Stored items

◆ ◆ ◆ ◆

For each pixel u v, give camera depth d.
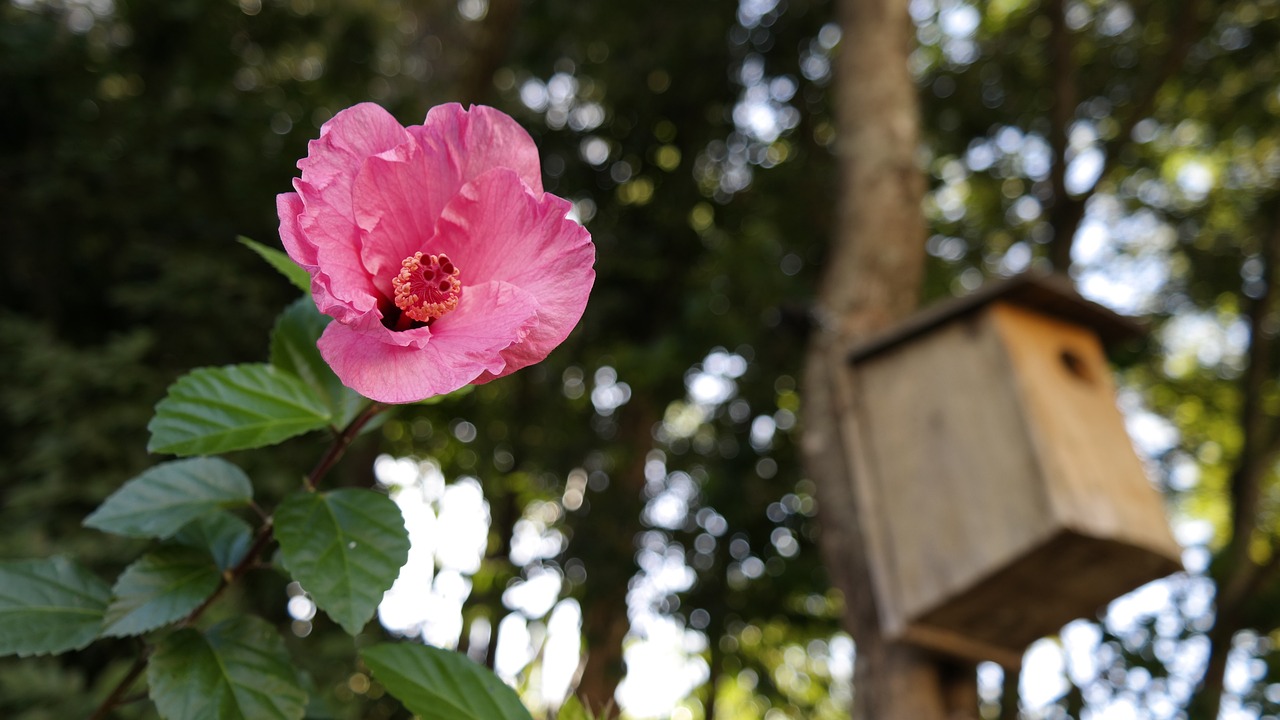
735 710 8.56
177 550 1.24
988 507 2.92
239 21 6.15
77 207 5.50
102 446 4.54
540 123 8.36
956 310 3.29
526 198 1.13
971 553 2.91
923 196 4.46
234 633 1.20
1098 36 8.35
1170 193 9.41
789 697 7.30
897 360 3.47
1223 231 8.93
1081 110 8.48
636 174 8.45
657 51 8.30
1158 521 2.98
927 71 8.69
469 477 7.50
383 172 1.09
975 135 8.59
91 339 5.74
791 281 6.66
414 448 7.37
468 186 1.13
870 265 4.19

◆ ◆ ◆ ◆

Activity:
The line containing "77 207 5.50" and every line after it, through the end of the records above: output exactly those, and nothing else.

Answer section:
77 207 5.50
102 446 4.54
540 123 8.36
956 310 3.29
526 198 1.13
971 553 2.91
923 196 4.46
234 633 1.20
1098 36 8.35
1170 193 9.41
789 697 7.30
897 360 3.47
1223 231 8.93
1081 110 8.48
636 174 8.45
657 51 8.30
1158 521 2.98
927 71 8.69
469 477 7.50
383 172 1.09
975 135 8.59
91 339 5.74
791 281 6.66
414 448 7.37
468 186 1.13
870 265 4.19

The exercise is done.